▸ **Task requirements**
Below are entries. Copy exactly the lines running from the line that holds "In-situ hybridisation whole-slide" to the line that holds "B-cell lymphoma, NOS", with both ends included.

[[ Record excerpts open ]]

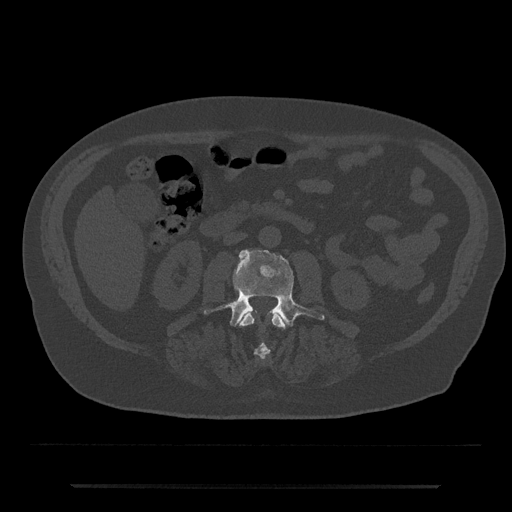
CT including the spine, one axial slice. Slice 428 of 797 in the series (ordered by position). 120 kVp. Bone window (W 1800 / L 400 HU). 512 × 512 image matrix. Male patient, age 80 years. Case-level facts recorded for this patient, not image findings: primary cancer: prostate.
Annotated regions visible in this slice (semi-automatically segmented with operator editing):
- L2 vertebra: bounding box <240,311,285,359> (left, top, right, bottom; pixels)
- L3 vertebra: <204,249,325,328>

[[ Record excerpts closed ]]
[[ Record excerpts open ]]

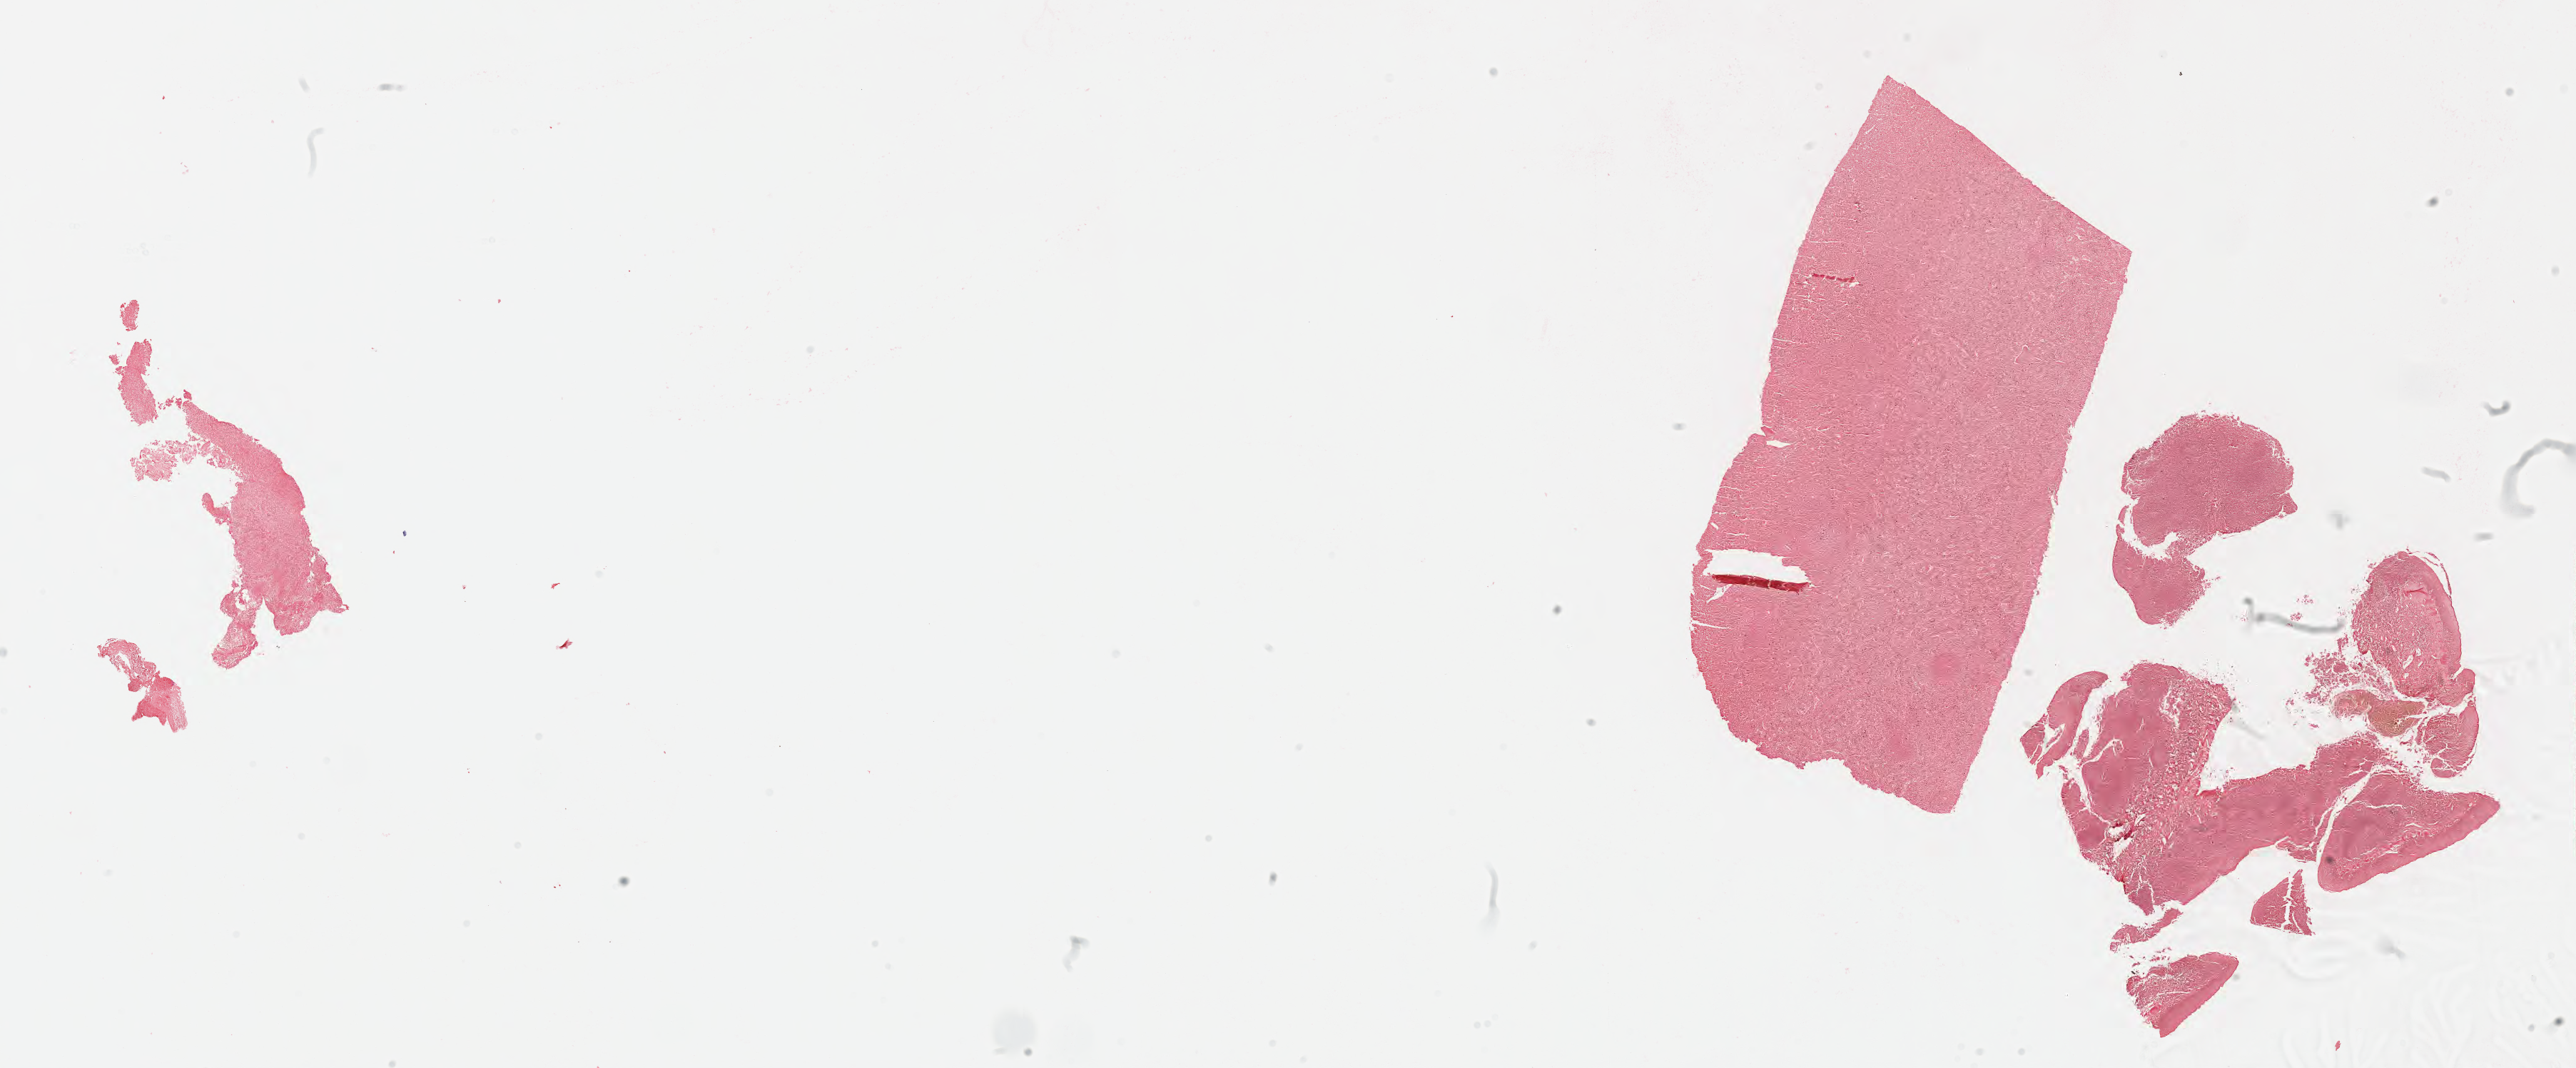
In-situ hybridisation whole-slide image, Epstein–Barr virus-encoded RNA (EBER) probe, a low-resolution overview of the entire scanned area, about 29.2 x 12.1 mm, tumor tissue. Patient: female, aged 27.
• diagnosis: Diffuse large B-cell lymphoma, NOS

[[ Record excerpts closed ]]

▸ **Answer section**
In-situ hybridisation whole-slide image, Epstein–Barr virus-encoded RNA (EBER) probe, a low-resolution overview of the entire scanned area, about 29.2 x 12.1 mm, tumor tissue. Patient: female, aged 27.
• diagnosis: Diffuse large B-cell lymphoma, NOS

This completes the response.